Reproduce every line of text in the listing below verbatim, omitting the pictures.

Data section section start

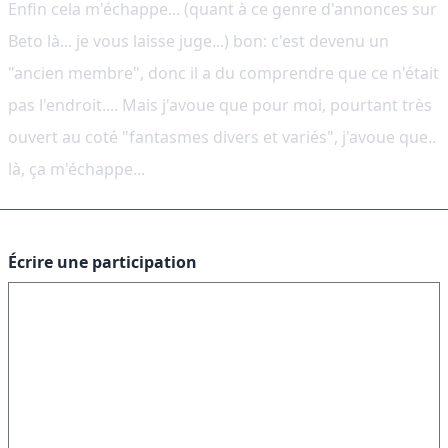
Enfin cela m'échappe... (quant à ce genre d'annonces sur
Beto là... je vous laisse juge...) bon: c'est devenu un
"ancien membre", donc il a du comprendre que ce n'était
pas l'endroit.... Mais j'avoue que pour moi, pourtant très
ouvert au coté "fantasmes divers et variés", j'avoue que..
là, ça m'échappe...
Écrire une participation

Data section section end

Result of this task:
Enfin cela m'échappe... (quant à ce genre d'annonces sur
Beto là... je vous laisse juge...) bon: c'est devenu un
"ancien membre", donc il a du comprendre que ce n'était
pas l'endroit.... Mais j'avoue que pour moi, pourtant très
ouvert au coté "fantasmes divers et variés", j'avoue que..
là, ça m'échappe...
Écrire une participation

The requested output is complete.